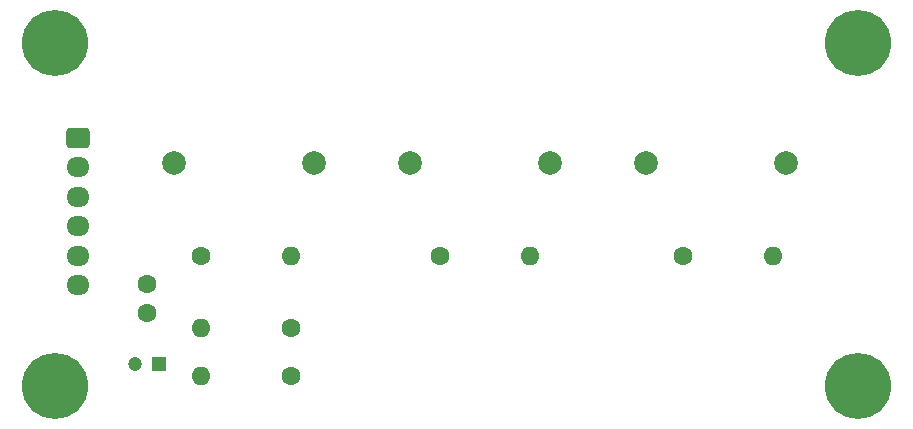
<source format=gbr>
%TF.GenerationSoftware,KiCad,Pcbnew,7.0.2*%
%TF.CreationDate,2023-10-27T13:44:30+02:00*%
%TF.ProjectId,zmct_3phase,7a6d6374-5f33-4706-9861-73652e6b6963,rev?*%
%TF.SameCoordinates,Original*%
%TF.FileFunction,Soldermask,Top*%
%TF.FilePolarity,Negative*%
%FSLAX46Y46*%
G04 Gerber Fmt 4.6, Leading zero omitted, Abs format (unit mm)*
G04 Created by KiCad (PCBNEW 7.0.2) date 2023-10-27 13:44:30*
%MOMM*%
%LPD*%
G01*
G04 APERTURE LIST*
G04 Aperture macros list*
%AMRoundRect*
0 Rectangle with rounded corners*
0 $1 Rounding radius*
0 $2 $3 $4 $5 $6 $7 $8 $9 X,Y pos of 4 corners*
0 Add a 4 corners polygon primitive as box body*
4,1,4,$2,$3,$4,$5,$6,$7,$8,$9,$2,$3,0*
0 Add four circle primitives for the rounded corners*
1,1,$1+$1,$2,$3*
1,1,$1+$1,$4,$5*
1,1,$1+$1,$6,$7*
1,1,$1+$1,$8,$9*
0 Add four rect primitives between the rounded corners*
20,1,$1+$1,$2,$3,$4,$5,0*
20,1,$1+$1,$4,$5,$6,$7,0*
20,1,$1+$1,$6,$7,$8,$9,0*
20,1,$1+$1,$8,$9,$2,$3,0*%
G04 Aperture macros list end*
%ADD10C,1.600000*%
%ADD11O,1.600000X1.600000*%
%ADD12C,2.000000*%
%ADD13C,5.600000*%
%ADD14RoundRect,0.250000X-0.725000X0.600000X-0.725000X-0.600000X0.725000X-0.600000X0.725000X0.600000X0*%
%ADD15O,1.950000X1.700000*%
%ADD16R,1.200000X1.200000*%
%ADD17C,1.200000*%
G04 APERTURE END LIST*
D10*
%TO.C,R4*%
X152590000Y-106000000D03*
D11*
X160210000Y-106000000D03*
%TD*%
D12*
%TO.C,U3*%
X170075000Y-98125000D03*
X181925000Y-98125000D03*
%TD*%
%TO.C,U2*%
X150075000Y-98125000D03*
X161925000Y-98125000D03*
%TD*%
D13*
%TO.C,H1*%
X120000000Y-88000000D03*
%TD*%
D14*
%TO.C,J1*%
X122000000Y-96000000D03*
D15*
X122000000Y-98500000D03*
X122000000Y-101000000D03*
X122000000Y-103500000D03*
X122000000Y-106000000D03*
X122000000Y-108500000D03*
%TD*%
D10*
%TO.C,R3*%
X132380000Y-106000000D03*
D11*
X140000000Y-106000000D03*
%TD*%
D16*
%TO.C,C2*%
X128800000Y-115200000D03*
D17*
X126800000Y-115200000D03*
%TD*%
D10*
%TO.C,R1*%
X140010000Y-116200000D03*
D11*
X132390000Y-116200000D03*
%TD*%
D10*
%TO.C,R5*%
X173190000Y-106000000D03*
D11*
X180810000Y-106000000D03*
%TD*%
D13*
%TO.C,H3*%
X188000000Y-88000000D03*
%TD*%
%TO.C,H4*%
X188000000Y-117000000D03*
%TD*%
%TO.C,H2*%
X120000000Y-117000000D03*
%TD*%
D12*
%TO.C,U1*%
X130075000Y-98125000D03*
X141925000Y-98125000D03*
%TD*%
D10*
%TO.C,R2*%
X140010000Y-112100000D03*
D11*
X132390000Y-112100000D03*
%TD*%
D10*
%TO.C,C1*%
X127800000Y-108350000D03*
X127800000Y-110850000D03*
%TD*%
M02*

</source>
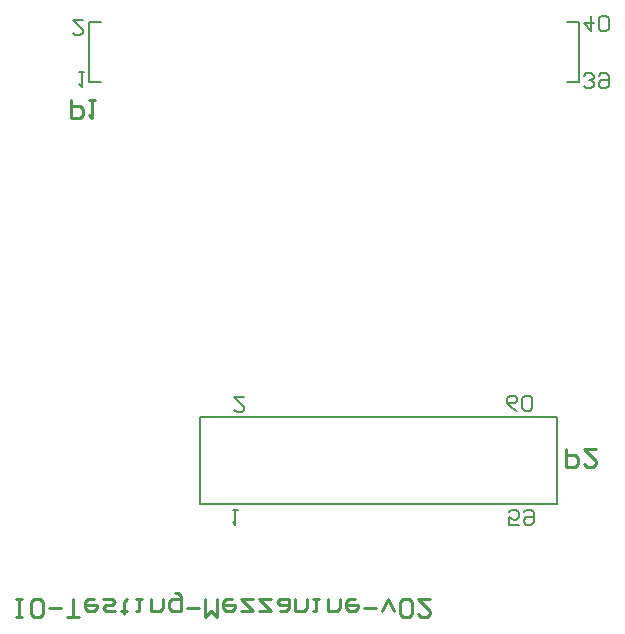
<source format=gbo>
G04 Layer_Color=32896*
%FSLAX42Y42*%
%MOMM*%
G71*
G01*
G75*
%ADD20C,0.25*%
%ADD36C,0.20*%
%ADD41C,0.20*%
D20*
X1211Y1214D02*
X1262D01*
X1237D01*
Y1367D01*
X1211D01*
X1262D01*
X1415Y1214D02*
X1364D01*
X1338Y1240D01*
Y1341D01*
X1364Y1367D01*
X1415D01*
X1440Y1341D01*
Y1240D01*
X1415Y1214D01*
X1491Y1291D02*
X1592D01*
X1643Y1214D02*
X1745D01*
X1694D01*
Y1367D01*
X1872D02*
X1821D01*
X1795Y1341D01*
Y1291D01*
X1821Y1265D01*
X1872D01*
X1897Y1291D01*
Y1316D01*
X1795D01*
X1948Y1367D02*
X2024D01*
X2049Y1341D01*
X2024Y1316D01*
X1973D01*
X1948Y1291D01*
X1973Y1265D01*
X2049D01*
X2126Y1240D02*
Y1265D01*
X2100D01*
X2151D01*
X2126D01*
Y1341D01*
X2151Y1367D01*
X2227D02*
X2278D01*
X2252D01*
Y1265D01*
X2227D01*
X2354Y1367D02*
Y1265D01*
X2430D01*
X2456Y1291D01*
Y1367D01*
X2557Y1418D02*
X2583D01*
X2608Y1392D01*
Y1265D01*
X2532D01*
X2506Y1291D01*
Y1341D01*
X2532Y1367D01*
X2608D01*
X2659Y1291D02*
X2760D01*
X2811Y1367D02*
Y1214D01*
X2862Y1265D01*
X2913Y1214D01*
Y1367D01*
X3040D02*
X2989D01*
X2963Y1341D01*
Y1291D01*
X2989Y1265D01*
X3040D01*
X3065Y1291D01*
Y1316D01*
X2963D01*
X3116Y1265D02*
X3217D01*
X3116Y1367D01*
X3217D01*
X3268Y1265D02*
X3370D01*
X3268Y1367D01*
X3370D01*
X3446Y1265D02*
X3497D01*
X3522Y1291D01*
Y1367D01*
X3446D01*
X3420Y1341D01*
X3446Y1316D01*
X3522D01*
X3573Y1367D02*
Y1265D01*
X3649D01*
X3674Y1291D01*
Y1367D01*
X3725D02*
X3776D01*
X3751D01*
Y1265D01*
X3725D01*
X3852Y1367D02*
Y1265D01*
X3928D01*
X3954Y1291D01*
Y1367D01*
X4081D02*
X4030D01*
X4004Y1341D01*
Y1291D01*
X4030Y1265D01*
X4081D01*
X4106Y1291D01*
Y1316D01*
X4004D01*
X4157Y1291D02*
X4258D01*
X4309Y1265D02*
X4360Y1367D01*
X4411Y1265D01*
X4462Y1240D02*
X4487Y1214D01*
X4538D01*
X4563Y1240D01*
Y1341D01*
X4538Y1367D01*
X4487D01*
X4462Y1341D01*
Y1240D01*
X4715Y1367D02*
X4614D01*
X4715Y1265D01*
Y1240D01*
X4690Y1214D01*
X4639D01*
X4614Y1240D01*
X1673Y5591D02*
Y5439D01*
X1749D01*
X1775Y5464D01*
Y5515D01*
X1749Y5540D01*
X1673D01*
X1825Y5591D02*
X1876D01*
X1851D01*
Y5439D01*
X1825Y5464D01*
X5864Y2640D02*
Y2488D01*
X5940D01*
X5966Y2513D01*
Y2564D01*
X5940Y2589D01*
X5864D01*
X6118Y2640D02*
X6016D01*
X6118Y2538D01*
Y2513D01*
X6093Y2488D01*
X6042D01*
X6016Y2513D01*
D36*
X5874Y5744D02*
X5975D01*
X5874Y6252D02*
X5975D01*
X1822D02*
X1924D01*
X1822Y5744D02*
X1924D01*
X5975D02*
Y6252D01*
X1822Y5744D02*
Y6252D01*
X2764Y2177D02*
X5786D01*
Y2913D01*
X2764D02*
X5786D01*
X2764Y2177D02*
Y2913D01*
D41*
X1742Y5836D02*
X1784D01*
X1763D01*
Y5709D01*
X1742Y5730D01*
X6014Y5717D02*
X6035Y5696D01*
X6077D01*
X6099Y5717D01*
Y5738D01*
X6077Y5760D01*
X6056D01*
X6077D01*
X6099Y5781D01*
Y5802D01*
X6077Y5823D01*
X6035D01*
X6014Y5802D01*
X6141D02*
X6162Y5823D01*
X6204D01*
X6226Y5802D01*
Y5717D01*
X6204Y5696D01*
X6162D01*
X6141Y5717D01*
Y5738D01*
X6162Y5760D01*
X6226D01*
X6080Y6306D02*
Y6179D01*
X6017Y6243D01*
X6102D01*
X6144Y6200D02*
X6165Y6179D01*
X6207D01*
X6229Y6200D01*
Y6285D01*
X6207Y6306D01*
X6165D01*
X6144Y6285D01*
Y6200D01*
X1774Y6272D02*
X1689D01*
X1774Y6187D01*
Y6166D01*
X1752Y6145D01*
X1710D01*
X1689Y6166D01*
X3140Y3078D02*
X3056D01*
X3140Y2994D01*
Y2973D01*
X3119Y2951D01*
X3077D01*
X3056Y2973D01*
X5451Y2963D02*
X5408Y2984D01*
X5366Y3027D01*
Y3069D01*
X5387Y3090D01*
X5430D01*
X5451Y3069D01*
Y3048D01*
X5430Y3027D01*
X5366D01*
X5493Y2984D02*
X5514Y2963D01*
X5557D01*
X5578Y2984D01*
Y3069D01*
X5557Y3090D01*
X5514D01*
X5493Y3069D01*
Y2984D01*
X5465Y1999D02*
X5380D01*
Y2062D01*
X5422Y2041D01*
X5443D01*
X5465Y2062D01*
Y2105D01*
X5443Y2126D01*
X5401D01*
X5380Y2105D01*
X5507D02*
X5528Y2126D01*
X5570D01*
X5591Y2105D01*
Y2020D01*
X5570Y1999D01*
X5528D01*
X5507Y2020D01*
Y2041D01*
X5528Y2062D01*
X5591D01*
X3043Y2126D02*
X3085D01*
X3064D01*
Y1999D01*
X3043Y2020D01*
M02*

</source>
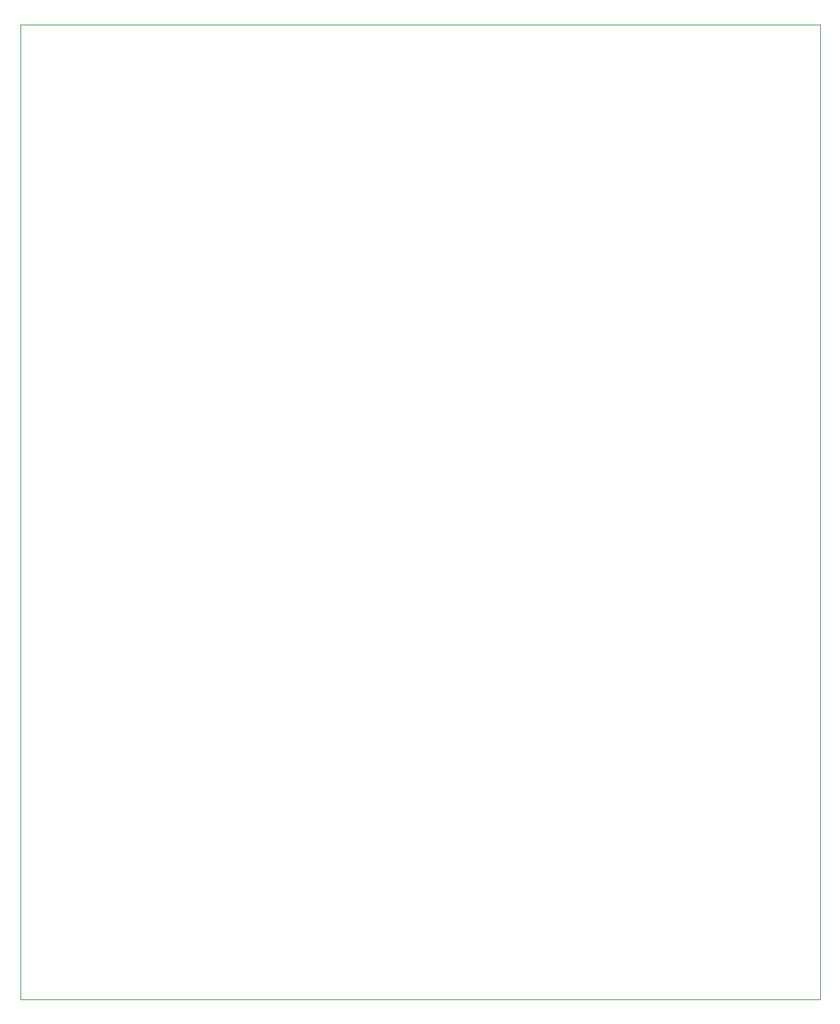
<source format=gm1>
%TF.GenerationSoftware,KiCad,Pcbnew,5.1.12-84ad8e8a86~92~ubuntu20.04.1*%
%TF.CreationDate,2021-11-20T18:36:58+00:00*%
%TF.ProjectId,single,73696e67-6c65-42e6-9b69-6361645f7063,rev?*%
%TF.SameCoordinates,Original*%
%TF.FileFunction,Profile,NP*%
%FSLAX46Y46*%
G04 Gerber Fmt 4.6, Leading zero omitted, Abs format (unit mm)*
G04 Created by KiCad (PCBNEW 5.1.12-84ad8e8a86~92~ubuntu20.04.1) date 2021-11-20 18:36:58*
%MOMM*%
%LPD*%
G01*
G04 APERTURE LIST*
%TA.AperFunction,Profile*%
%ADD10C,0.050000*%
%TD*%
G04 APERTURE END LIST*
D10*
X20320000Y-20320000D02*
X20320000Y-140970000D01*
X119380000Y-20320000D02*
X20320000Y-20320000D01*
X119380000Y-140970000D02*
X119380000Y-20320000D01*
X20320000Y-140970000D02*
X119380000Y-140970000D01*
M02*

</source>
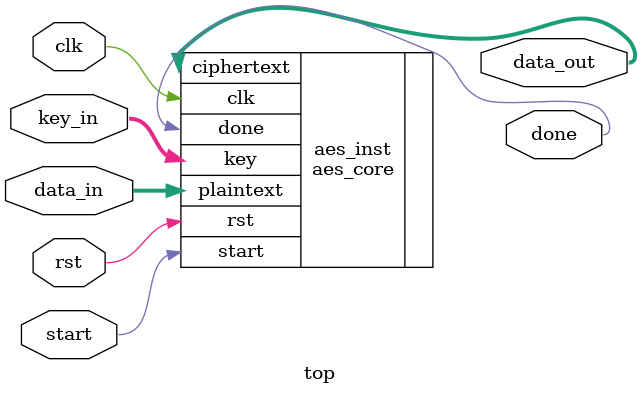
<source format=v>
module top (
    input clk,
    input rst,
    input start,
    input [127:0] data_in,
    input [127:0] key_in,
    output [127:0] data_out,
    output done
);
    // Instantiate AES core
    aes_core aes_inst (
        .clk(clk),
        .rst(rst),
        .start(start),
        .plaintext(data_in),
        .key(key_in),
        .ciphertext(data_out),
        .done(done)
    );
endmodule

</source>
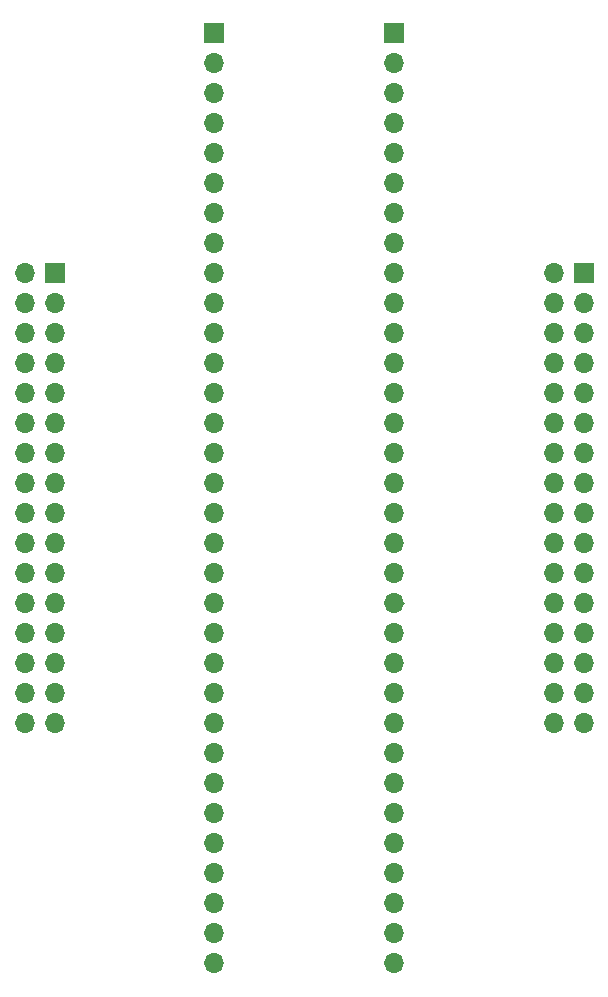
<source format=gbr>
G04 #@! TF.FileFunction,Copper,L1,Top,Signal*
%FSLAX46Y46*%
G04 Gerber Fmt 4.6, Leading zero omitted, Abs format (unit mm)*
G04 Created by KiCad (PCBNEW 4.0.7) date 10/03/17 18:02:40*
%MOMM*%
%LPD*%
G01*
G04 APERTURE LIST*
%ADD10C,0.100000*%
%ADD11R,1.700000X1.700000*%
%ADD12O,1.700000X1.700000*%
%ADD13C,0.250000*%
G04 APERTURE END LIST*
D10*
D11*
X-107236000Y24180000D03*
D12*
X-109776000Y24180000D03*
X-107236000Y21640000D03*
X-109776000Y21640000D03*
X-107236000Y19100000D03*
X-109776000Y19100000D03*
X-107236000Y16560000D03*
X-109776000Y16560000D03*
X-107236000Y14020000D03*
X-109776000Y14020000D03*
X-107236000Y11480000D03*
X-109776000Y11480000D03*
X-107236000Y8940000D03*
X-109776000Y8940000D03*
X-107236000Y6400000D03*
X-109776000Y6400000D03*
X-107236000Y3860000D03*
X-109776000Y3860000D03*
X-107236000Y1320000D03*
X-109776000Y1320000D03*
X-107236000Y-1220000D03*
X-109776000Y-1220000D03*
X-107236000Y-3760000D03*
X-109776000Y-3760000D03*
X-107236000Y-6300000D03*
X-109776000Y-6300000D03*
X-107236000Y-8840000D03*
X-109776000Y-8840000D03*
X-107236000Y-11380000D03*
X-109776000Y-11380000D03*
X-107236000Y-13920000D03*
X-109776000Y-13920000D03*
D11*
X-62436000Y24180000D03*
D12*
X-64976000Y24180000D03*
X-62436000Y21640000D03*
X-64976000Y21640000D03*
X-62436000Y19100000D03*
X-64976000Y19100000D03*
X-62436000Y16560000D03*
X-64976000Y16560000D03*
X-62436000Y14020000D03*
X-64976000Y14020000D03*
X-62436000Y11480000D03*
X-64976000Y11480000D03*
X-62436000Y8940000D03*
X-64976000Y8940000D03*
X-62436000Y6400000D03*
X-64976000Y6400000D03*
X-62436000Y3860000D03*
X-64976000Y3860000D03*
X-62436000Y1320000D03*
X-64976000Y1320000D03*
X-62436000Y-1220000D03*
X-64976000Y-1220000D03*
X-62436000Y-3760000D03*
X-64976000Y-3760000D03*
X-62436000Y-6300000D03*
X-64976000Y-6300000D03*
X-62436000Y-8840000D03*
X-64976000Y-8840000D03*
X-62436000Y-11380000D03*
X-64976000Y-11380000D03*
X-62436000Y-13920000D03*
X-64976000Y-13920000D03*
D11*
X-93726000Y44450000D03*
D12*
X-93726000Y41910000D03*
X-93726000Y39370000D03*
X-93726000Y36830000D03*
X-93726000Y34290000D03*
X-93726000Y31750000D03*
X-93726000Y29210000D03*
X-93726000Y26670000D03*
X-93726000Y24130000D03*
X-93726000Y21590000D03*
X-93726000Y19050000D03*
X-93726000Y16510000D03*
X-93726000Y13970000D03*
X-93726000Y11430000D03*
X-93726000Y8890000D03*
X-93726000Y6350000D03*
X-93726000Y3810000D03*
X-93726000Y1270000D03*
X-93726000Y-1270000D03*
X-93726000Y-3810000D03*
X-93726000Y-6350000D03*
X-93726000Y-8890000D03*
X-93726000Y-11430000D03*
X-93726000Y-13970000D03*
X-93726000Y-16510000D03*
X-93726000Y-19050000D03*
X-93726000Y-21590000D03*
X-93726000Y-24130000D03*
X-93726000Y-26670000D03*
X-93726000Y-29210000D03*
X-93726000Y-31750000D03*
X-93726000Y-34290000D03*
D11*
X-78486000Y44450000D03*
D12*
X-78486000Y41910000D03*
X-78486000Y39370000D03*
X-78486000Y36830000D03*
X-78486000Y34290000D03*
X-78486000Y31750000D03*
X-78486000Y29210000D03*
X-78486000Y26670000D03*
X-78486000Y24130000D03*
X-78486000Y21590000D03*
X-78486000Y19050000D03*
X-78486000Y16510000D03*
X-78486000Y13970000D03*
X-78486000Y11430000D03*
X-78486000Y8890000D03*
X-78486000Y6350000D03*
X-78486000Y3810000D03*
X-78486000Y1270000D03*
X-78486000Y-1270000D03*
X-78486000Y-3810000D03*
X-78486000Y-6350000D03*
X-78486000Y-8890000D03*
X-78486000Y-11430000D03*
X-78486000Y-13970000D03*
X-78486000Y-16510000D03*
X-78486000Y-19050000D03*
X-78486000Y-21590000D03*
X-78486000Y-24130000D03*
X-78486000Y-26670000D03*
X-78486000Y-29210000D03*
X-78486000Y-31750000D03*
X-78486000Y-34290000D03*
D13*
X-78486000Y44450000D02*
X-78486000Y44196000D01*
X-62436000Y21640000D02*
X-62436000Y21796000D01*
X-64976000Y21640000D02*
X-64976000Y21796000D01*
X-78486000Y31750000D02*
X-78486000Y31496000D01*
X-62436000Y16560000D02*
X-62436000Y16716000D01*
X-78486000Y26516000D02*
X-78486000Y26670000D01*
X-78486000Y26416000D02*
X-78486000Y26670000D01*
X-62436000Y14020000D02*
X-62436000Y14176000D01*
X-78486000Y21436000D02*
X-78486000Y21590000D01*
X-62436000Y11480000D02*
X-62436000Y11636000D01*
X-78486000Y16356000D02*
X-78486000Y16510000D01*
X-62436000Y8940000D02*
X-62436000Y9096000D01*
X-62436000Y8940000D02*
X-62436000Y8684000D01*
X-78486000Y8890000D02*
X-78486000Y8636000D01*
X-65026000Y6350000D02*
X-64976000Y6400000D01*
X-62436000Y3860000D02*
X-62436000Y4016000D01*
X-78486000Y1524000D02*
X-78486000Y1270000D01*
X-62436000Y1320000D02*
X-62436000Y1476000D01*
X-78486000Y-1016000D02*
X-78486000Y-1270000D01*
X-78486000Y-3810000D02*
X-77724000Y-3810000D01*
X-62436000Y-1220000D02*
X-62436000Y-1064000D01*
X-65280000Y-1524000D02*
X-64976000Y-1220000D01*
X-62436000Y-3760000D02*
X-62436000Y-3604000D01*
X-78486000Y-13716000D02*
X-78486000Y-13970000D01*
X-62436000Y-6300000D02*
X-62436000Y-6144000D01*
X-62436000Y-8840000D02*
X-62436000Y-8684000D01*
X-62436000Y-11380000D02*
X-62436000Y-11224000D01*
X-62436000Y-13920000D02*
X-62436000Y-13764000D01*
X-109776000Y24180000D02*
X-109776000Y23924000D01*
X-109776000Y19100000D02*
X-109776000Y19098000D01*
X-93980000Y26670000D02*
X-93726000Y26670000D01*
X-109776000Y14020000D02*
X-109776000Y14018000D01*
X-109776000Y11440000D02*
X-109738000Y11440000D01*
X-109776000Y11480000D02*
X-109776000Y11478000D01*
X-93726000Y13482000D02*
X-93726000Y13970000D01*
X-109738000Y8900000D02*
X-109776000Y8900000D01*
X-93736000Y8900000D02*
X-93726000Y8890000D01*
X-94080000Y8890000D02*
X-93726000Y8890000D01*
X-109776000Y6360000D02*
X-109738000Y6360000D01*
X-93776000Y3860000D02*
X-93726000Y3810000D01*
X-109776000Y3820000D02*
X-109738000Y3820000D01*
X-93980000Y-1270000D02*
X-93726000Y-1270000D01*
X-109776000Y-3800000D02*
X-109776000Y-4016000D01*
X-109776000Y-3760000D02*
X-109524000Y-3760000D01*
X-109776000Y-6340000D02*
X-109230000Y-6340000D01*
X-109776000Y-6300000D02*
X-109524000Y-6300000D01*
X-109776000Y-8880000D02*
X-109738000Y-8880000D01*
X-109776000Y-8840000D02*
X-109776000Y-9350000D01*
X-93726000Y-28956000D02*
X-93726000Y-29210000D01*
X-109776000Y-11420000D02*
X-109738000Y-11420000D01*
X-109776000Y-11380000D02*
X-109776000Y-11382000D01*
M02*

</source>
__________________________________________________
Exercise requirements: Starting at the first line of the records and stopping after the line with "20,1,$1+$1,$2,$3,$4,$5,0*", copy each line exactly; pictures stay out.

Solution to this task:
<source format=gbr>
%TF.GenerationSoftware,KiCad,Pcbnew,7.0.2*%
%TF.CreationDate,2023-10-27T13:44:30+02:00*%
%TF.ProjectId,zmct_3phase,7a6d6374-5f33-4706-9861-73652e6b6963,rev?*%
%TF.SameCoordinates,Original*%
%TF.FileFunction,Soldermask,Top*%
%TF.FilePolarity,Negative*%
%FSLAX46Y46*%
G04 Gerber Fmt 4.6, Leading zero omitted, Abs format (unit mm)*
G04 Created by KiCad (PCBNEW 7.0.2) date 2023-10-27 13:44:30*
%MOMM*%
%LPD*%
G01*
G04 APERTURE LIST*
G04 Aperture macros list*
%AMRoundRect*
0 Rectangle with rounded corners*
0 $1 Rounding radius*
0 $2 $3 $4 $5 $6 $7 $8 $9 X,Y pos of 4 corners*
0 Add a 4 corners polygon primitive as box body*
4,1,4,$2,$3,$4,$5,$6,$7,$8,$9,$2,$3,0*
0 Add four circle primitives for the rounded corners*
1,1,$1+$1,$2,$3*
1,1,$1+$1,$4,$5*
1,1,$1+$1,$6,$7*
1,1,$1+$1,$8,$9*
0 Add four rect primitives between the rounded corners*
20,1,$1+$1,$2,$3,$4,$5,0*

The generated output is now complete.